REQUIRED ACTION: Below are lines of data, and only some are wanted. Please repeat exactly those from the line that has "heart muscle stained" through the line that has "analysis of melanoma".

------ RECORDS FOR THE EXERCISE

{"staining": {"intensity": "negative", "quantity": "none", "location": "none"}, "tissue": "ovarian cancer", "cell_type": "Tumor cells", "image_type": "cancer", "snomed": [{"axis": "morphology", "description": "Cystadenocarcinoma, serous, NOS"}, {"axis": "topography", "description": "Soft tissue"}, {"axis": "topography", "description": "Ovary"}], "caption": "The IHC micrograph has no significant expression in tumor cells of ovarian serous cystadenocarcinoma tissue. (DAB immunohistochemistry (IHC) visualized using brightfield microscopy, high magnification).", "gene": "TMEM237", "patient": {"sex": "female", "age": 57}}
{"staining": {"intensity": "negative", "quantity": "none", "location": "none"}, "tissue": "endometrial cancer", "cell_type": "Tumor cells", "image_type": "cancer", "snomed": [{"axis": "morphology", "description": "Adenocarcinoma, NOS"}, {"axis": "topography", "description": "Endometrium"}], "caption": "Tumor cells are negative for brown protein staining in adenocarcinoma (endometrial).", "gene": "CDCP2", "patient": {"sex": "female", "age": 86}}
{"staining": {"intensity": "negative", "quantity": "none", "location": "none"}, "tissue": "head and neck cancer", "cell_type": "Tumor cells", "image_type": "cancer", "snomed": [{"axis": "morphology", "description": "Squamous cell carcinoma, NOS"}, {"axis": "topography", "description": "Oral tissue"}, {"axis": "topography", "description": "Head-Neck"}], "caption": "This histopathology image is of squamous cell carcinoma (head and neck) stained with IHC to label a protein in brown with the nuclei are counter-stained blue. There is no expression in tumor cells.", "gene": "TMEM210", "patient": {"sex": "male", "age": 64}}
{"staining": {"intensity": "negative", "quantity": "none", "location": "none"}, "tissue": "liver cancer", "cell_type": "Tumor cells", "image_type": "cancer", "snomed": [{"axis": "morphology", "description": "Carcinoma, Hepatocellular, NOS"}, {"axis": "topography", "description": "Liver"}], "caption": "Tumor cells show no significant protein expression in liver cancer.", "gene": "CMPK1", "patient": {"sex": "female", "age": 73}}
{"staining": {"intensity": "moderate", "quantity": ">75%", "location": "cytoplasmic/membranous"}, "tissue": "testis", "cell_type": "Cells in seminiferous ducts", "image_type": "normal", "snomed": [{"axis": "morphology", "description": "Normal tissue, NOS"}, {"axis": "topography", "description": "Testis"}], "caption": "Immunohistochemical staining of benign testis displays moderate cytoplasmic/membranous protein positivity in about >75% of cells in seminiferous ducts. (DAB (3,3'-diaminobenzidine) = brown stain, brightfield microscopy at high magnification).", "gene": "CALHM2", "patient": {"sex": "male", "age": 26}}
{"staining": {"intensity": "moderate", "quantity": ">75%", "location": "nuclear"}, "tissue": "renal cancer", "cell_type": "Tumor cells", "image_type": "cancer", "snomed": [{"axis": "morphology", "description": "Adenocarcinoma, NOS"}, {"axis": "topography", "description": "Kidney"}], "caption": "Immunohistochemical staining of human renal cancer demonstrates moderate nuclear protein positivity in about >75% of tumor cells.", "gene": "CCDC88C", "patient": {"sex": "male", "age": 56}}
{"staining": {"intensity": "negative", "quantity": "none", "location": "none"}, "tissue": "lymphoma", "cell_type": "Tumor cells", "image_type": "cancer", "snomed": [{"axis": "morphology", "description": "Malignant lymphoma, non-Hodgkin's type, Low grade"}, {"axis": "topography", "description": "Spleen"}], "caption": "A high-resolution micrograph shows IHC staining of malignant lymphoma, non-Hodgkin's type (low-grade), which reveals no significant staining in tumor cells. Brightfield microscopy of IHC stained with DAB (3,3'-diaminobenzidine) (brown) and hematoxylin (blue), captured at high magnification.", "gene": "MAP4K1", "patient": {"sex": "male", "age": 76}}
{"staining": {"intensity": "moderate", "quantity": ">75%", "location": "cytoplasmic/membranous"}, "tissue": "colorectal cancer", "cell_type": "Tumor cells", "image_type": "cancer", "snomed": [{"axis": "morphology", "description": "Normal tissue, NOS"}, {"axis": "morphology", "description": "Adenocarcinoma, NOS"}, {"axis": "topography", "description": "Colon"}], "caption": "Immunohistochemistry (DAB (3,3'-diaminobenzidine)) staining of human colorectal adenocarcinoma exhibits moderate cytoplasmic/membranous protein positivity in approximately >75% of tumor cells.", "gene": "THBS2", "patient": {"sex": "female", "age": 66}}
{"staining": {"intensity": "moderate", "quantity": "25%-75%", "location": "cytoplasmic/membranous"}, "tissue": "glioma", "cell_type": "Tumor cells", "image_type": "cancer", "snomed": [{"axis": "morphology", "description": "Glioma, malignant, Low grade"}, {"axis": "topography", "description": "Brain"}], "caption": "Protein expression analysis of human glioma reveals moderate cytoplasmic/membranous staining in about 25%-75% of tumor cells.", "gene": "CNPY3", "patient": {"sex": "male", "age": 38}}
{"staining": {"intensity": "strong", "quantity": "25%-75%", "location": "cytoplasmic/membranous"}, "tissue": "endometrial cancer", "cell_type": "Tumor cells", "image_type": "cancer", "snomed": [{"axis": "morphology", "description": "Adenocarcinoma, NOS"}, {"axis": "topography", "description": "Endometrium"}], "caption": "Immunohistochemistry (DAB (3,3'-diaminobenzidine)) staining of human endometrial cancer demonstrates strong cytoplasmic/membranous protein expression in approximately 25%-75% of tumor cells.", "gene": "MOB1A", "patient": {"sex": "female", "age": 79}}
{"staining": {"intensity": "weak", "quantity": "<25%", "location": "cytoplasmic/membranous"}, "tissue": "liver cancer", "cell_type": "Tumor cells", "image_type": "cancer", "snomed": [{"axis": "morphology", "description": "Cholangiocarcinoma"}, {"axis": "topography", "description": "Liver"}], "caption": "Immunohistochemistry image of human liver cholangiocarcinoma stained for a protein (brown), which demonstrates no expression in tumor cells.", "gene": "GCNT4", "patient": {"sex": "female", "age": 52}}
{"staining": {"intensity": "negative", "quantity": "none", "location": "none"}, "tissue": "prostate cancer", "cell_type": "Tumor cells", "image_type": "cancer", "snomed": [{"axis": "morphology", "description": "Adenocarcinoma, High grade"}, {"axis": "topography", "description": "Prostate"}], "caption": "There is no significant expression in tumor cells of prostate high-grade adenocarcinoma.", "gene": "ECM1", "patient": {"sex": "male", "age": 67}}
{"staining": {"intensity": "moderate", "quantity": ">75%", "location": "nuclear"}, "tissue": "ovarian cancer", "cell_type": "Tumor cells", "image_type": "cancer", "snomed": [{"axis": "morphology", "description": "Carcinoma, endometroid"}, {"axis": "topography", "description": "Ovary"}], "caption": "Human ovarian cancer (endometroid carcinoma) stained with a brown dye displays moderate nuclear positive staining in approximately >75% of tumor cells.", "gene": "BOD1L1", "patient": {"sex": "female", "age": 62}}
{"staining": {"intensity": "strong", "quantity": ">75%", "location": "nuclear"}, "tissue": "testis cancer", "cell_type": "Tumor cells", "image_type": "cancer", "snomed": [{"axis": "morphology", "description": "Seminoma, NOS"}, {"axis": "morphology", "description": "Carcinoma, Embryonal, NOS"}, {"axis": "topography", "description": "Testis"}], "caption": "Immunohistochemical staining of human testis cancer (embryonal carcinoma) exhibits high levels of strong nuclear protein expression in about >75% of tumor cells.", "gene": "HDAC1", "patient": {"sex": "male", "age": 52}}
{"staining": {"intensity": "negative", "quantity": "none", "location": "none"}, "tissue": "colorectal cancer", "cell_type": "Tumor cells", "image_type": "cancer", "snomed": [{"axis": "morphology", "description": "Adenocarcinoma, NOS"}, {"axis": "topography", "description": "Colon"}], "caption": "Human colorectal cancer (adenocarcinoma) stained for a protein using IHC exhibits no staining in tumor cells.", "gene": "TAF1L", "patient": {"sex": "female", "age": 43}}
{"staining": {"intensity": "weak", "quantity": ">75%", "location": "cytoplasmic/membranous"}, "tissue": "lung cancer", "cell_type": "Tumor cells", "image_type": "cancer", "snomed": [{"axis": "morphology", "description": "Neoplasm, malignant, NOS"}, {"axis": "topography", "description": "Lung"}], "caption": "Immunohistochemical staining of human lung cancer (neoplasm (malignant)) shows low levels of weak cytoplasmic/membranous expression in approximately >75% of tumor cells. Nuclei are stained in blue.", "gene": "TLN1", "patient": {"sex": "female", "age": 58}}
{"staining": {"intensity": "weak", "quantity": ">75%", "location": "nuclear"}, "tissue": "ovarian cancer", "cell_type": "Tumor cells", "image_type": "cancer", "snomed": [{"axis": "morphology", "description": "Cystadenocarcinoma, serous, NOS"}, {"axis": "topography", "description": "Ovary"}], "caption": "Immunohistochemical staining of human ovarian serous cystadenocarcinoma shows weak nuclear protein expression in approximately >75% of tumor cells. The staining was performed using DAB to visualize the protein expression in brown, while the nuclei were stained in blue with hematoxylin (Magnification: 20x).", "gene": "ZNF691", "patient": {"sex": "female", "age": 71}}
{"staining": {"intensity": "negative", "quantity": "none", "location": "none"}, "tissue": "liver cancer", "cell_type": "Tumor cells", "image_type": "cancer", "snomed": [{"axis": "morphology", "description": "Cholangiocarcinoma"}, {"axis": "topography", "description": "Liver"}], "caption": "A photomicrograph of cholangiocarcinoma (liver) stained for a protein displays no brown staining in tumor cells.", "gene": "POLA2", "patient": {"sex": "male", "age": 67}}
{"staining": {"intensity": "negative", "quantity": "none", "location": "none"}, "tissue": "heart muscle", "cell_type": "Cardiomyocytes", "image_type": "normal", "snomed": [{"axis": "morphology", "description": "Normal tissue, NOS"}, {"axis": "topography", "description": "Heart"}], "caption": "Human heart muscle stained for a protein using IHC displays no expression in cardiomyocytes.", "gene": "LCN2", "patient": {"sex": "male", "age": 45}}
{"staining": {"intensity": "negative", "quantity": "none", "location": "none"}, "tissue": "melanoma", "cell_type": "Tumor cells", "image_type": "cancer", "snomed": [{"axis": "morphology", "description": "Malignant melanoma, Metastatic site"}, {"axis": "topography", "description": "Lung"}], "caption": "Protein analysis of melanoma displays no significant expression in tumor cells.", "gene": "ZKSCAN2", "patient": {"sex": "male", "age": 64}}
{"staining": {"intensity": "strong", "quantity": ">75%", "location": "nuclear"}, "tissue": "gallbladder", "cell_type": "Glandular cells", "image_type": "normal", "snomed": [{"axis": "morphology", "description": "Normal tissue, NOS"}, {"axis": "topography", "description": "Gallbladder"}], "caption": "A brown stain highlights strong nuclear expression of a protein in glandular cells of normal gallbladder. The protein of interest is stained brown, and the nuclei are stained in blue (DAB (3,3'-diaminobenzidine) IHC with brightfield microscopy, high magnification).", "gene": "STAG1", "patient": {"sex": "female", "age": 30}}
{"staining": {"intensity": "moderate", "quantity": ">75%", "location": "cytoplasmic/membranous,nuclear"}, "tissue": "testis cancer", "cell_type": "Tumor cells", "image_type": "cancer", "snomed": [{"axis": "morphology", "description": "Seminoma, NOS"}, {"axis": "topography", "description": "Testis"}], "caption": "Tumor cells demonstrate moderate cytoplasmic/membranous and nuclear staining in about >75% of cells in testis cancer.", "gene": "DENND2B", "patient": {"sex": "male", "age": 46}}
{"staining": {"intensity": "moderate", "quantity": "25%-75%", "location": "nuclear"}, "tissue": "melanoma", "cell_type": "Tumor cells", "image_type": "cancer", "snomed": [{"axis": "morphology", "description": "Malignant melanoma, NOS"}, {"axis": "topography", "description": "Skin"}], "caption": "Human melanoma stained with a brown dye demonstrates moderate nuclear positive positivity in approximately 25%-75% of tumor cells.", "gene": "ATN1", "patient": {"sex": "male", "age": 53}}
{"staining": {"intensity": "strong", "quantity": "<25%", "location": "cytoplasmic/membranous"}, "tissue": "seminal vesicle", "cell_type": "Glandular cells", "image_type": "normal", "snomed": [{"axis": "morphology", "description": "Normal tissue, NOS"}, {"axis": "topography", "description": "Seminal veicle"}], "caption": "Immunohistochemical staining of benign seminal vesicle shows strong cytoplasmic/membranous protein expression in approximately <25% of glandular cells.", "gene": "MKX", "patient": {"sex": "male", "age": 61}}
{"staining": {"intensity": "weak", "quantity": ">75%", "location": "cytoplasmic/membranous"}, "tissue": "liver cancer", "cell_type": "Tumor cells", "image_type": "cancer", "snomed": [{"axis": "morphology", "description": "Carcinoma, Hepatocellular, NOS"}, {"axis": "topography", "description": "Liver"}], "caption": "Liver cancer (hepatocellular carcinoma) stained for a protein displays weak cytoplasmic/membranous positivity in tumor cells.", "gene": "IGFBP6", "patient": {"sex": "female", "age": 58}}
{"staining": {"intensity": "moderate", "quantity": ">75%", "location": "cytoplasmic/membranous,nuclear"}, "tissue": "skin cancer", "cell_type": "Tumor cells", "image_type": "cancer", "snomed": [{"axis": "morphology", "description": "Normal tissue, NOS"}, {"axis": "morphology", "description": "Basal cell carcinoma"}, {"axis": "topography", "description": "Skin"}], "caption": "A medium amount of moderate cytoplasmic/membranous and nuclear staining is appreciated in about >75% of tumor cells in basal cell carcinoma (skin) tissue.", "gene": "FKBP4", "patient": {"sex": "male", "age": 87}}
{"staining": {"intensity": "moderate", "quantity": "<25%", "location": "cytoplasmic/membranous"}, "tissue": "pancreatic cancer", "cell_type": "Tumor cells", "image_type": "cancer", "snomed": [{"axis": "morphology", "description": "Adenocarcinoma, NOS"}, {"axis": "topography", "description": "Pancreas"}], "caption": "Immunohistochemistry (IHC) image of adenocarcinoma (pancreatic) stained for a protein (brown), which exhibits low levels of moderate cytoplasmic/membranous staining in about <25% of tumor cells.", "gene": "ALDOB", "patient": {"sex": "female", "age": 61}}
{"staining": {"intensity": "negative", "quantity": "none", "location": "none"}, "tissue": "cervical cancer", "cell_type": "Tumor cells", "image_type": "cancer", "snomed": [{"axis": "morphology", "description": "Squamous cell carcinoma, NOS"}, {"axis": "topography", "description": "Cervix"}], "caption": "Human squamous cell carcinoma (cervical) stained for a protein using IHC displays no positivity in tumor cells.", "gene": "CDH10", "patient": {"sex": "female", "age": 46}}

------------

TASK SOLUTION:
{"staining": {"intensity": "negative", "quantity": "none", "location": "none"}, "tissue": "heart muscle", "cell_type": "Cardiomyocytes", "image_type": "normal", "snomed": [{"axis": "morphology", "description": "Normal tissue, NOS"}, {"axis": "topography", "description": "Heart"}], "caption": "Human heart muscle stained for a protein using IHC displays no expression in cardiomyocytes.", "gene": "LCN2", "patient": {"sex": "male", "age": 45}}
{"staining": {"intensity": "negative", "quantity": "none", "location": "none"}, "tissue": "melanoma", "cell_type": "Tumor cells", "image_type": "cancer", "snomed": [{"axis": "morphology", "description": "Malignant melanoma, Metastatic site"}, {"axis": "topography", "description": "Lung"}], "caption": "Protein analysis of melanoma displays no significant expression in tumor cells.", "gene": "ZKSCAN2", "patient": {"sex": "male", "age": 64}}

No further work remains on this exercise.